Conservation Minnesota

Fall 2015 Newsletter: The Clean Water Promise Connection

Water connects each of us as Minnesotans and it connects all conservation issues in our state. Because of Fall-Fishermanwater’s unique importance, Conservation Minnesota and our Minnesota Waters program is working to achieve a lasting legacy for future generations. We call it the Clean Water Promise.

The goals of the Clean Water Promise are clear and achievable:

  • By 2020, state and local officials will have the information, tools, and authority necessary to conserve and sustainably manage the quantity of water in our lakes, streams, and groundwater reserves.
  • By 2025, Minnesotans will enjoy lakes and rivers that have 95% less plastic pollution.
  • By 2030, every Minnesotan will be drinking safe, non-polluted water.
  • By 2040, Minnesota will protect children from mercury pollution. Individuals, business, and industries in our state will have stopped adding mercury to our lakes.
  • By 2050, Minnesotans will have peace of mind knowing that every one of our lakes is safe for swimming. Currently polluted lakes will be cleaned up, and our most pristine lakes will be protected for future generations to experience.

One central way to achieve these important goals is connecting our community coordinators with lake associations. Lake Associations have a variety of concerns and recognize that there are many factors that affect the quality of water in our lakes.

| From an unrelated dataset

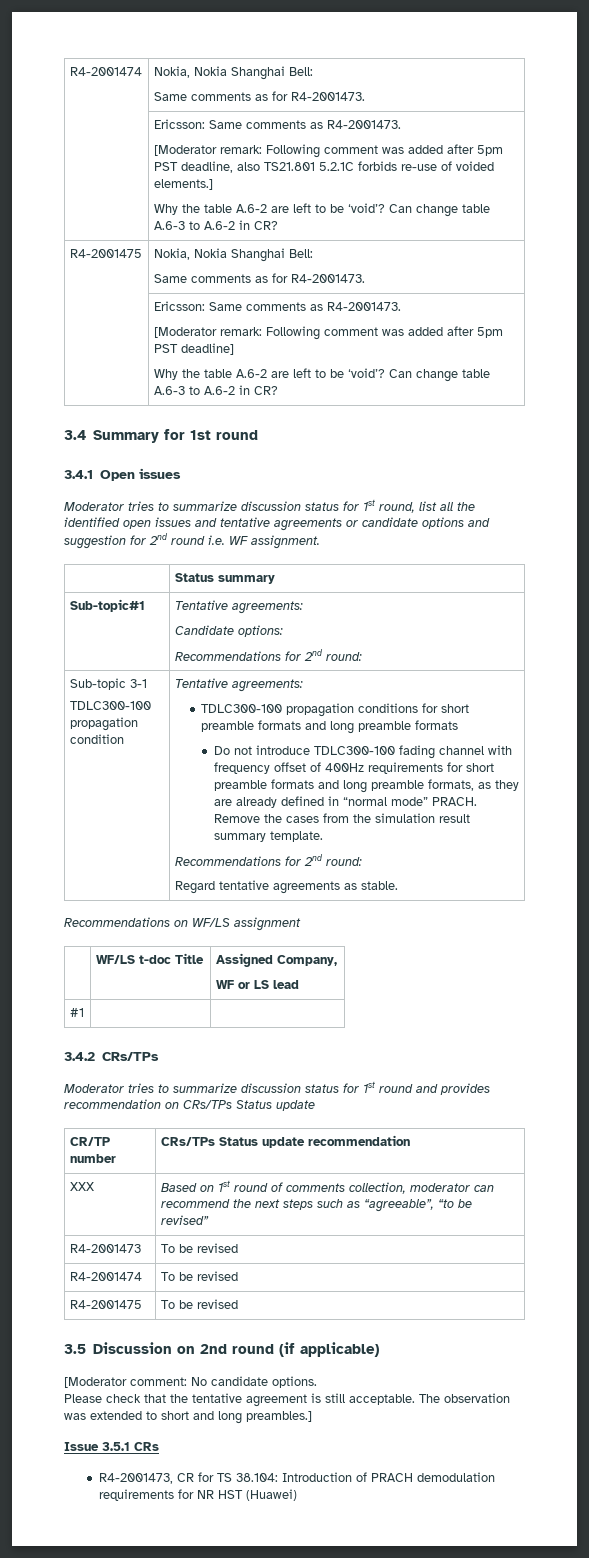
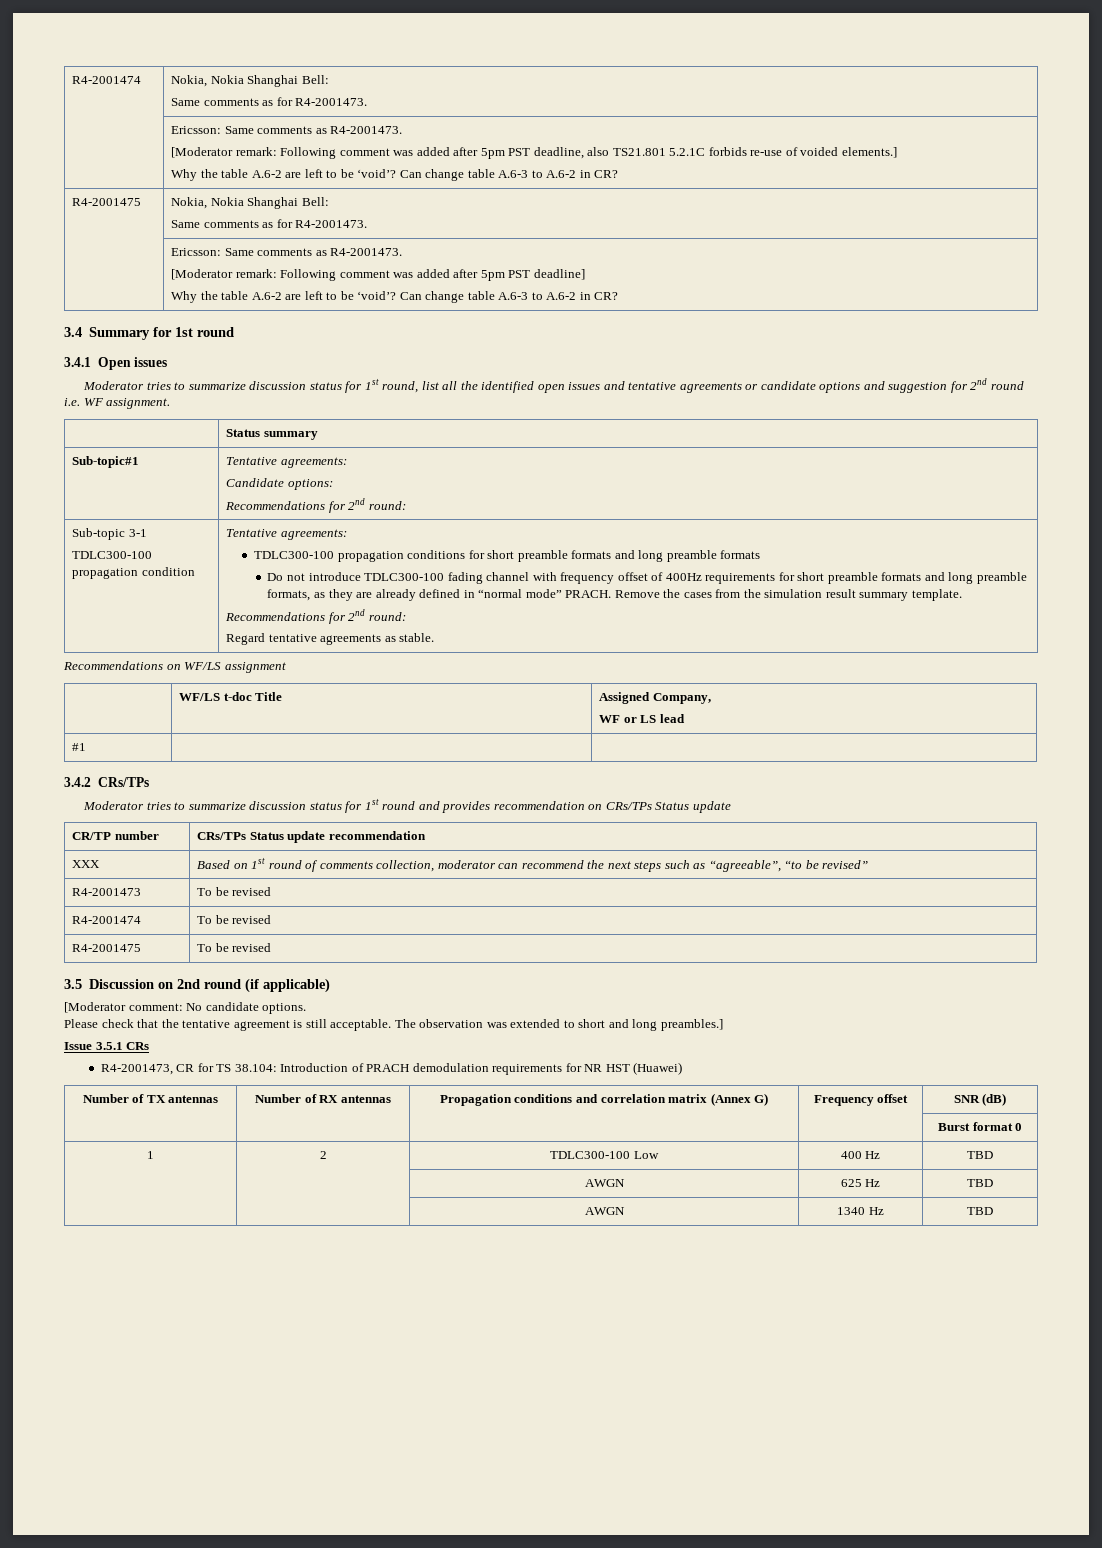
(297, 1495) none -> [82,1094,219,1103] [255,1094,391,1103] [439,1093,769,1106] [813,1094,909,1106] [953,1093,1007,1106] [937,1122,1023,1131] [147,1151,154,1159] [319,1151,327,1159] [550,1151,659,1159] [840,1151,881,1159] [967,1151,993,1159] [584,1179,625,1187] [840,1179,881,1187] [967,1179,993,1187] [584,1207,625,1215] [837,1207,884,1215] [967,1207,993,1215] // Number of TX antennas | Number of RX antennas | Propagation conditions and correlation matrix (Annex G) | Frequency offset | SNR (dB) // | | | | Burst format 0 // 1 | 2 | TDLC300-100 Low | 400 Hz | TBD // | | AWGN | 625 Hz | TBD // | | AWGN | 1340 Hz | TBD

An outstanding example is Judy Schaubach, President of the Long Lake Improvement Association in Isanti County who worked with coordinator, Jackie Halberg, to arrange a presentation and legislative update to the Lakes and Rivers Association of Pine, Isanti, Chisago, Kanabec and Mille Lacs Counties (PICKM). As a result, Conservation Minnesota’s message was multiplied from one lake in Isanti County to all the lakes in five counties. The power of our lake association network is growing rapidly and we appreciate the enthusiasm of people who are committed to protecting their lakes.